Yılmaz, kanaat ve hınç toplumuna ilişkin açıklamaları ardından, AKP’nin yoksulluk ile kurduğu ilişkiye geçiyor. Paternalizm, muhtaçlaştırma ve tahakküm kurma yolları. Hayırseverliği örgütleyerek (merkezi ve yerel düzeyde, özellikle mahalle odaklı) ‘minnet’ üretmek. İktidara tabi kılmak için yoksulun olası çarelerini elinden almak. Soma’da hayatını kaybeden bir işçinin yakınının “Vura vura bizi büktüler...” ifadesiyle dile getirdiği boyun eğdirme hedefi. Kentsel dönüşüm ile yoksulluğun istenen mecraya kanalize edilmesi.

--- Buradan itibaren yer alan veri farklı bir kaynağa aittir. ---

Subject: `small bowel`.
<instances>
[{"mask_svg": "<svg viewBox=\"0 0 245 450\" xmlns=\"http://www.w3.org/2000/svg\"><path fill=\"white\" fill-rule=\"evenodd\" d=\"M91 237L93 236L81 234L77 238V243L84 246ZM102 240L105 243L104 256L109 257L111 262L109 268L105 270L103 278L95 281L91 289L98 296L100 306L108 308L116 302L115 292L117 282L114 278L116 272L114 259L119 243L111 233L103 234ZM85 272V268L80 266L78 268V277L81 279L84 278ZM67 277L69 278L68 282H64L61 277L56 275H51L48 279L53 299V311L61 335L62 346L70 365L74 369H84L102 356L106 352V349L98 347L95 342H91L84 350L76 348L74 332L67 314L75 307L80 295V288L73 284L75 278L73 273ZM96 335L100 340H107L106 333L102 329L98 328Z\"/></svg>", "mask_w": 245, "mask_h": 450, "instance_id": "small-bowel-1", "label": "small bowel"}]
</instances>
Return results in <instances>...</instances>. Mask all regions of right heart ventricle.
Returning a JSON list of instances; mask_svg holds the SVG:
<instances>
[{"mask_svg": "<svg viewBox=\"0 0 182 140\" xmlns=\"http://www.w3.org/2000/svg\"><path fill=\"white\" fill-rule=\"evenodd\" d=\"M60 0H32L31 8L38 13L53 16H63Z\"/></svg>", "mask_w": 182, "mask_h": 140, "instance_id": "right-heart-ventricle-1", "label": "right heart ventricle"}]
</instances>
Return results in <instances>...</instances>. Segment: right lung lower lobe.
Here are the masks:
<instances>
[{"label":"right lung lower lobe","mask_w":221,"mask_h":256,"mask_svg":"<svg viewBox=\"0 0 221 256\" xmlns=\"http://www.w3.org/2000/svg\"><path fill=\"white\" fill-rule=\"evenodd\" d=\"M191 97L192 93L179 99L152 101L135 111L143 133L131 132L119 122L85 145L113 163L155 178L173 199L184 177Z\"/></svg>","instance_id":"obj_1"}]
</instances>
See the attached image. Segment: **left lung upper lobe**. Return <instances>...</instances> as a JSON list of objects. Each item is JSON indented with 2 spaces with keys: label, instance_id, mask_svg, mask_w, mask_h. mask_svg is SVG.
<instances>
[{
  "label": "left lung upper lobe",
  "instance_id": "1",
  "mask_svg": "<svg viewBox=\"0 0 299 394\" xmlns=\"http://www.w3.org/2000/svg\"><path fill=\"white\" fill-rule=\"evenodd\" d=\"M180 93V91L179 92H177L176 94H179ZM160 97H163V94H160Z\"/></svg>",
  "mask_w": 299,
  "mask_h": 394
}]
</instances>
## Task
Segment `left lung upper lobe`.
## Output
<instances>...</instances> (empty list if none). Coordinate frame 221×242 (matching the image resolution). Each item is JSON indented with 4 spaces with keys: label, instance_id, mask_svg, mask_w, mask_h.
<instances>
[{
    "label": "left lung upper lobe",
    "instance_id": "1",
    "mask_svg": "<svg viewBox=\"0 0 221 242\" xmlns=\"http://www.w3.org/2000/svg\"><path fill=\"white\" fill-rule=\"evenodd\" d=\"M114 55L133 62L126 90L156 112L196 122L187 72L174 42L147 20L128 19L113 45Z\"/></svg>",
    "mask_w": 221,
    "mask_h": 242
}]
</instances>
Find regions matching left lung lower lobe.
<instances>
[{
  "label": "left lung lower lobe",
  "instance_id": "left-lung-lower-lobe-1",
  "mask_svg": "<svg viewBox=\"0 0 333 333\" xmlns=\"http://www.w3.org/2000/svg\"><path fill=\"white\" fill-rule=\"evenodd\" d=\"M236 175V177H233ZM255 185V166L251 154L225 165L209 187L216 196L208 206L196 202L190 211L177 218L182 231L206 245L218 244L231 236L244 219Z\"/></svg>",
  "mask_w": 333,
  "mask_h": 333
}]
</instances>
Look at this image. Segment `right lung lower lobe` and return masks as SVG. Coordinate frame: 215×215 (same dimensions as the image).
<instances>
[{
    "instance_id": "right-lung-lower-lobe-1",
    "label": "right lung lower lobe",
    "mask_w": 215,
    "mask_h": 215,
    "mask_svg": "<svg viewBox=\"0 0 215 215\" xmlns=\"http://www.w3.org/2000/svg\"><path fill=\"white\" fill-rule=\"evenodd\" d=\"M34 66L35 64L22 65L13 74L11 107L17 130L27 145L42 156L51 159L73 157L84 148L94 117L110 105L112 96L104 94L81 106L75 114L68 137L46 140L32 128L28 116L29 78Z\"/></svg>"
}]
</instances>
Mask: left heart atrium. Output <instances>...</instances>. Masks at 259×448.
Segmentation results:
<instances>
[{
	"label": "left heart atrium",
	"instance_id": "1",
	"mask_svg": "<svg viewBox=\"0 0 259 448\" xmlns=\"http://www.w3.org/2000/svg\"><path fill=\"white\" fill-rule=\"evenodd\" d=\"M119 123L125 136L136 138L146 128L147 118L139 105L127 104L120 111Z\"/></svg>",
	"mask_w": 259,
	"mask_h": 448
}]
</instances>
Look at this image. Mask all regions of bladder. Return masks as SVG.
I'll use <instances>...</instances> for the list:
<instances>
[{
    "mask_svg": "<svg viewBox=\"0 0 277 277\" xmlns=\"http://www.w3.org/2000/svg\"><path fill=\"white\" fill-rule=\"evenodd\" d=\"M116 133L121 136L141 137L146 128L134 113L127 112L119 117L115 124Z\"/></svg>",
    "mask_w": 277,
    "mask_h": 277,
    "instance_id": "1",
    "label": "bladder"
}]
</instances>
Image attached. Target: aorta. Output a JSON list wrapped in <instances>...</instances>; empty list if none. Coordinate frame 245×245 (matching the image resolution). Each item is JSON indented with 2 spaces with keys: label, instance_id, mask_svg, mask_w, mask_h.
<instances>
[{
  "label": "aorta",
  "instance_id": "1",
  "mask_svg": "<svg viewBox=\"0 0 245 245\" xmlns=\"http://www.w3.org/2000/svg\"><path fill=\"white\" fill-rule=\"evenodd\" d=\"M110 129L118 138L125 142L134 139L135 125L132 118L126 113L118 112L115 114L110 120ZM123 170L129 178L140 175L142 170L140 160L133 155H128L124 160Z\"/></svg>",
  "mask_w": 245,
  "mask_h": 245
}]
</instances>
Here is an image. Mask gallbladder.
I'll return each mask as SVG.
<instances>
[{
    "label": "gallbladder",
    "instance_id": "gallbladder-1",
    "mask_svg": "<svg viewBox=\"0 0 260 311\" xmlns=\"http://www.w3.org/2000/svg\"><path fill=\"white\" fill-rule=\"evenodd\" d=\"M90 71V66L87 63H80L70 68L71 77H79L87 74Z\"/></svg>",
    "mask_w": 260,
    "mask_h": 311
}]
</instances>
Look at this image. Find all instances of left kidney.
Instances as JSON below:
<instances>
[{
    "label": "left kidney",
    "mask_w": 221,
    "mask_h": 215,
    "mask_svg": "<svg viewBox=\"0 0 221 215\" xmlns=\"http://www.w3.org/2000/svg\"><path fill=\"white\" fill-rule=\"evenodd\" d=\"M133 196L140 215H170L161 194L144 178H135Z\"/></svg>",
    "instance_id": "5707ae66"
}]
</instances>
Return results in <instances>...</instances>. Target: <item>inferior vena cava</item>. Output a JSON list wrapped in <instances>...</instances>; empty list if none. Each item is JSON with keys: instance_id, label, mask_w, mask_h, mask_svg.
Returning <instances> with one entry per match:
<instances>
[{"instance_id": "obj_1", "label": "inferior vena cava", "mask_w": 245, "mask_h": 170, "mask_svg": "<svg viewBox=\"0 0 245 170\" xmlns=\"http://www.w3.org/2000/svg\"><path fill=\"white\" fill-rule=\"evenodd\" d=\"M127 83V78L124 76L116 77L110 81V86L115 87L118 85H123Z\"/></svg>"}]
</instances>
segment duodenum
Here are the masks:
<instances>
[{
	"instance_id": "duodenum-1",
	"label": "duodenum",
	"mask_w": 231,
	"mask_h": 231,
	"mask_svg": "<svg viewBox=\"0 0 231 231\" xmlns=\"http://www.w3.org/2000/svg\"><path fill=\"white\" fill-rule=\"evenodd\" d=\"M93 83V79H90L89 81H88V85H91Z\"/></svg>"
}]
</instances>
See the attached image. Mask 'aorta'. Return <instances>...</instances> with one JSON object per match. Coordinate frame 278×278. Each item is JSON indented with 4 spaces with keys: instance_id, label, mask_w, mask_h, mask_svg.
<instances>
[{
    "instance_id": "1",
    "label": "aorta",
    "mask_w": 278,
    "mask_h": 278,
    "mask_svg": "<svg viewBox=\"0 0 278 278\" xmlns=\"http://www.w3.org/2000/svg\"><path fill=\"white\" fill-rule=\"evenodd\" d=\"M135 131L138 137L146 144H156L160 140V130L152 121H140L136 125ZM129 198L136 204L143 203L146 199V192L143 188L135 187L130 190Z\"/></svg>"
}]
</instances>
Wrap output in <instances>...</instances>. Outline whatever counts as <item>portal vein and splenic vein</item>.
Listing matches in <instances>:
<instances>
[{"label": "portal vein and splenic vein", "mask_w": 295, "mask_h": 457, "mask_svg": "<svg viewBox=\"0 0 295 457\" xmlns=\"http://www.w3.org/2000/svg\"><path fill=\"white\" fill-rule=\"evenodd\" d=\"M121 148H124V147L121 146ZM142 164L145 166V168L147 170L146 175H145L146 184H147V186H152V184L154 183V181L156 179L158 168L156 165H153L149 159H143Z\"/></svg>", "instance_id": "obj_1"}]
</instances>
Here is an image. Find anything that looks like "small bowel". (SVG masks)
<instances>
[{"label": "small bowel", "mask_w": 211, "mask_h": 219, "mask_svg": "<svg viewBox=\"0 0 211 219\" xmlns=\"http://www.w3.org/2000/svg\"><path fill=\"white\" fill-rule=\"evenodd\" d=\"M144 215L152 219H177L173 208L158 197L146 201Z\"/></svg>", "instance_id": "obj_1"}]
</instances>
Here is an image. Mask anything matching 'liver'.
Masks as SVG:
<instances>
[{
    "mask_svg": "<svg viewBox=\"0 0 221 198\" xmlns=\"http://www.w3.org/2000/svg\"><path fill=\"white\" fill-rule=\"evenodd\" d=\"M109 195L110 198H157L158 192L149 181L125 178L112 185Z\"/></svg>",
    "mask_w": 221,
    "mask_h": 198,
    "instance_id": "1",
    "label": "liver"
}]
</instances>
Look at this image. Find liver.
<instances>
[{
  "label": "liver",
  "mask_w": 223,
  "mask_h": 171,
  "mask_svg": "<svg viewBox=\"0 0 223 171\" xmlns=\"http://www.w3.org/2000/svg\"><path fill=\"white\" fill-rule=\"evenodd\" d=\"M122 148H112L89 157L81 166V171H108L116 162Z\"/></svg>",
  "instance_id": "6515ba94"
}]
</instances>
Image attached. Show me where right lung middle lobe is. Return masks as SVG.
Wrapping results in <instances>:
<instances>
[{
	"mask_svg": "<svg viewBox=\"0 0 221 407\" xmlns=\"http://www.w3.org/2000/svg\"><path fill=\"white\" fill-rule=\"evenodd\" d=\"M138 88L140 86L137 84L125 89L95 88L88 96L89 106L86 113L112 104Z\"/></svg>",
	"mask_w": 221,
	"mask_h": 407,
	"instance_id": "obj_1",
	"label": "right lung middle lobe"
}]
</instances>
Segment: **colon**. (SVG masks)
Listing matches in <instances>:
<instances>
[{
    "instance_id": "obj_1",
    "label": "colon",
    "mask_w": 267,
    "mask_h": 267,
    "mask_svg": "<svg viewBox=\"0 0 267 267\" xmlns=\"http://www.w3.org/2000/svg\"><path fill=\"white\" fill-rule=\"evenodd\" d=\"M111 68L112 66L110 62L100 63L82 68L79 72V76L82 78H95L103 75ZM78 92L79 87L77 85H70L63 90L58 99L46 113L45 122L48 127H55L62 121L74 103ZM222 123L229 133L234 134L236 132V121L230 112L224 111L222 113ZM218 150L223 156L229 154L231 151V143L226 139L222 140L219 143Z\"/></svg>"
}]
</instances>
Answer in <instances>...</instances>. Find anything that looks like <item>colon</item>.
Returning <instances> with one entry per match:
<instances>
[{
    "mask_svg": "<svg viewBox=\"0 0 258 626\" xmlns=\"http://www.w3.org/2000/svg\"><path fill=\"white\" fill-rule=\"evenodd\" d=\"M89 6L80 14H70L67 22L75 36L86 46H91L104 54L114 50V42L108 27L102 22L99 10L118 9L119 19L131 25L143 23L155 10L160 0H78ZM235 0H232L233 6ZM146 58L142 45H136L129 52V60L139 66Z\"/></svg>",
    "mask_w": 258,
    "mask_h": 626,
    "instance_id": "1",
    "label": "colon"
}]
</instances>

Yılmaz, AKP hayırseverliğinin (‘minnet ekonomisi’ olarak adlandırdığı) niteliğini, ‘muhtaçlaştırma’ kavramı ile açıklıyor. ‘Sosyal görevleri’ olan devletten, borçlu hale getirilmiş ve borçluluğun siyasal sermayeye dönüştürüldüğü (gönüllü ya da zorunlu ideolojik destek ve oy deposu anlamında), ‘hayırsever’ devlete dönüşüm. Çok önemli bir ayırım; çünkü sosyal devlet ile yurttaşı ile arasında siyasal ve saygın bir bağ söz konusu. Oysa hayırseverlik, yurttaş saygınlığı değil, karşılığı ödenmesi gereken bir minnet duygusuna dayanıyor. Ancak Yılmaz’a göre sorun, genellikle yapıldığı gibi ‘hak-sadaka’ ya da ‘popülizm-hegemonya’ gibi ikilikler arasına sıkıştırılamayacak anlamlar taşıyor. Yılmaz’ın şu tespiti, üzerine düşünmeye değer:
“Sosyal yardımlar üzerine medyadan da aşina olduğumuz tartışmalarda sorun, yoksullara ve onların siyasal iktidarla kurduğu ilişkiye dair geniş ve çok katmanlı bir temsil çerçevesi üzerine inşa ediliyor. Bu temsil çerçevesi içerisinde, makarna ve kömür için oyunu sattığı iddia edilen yoksullar, bir taraftan oyunu satabilecek kadar muhasebe yapma kabiliyetine sahip rasyonel özneler mertebesine ‘yükseltilirken,’ diğer taraftan ise kendi uzun dönem çıkarlarını göremeyen yanlış bilinç kurbanı mağdurlar derecesine indiriliyorlar...”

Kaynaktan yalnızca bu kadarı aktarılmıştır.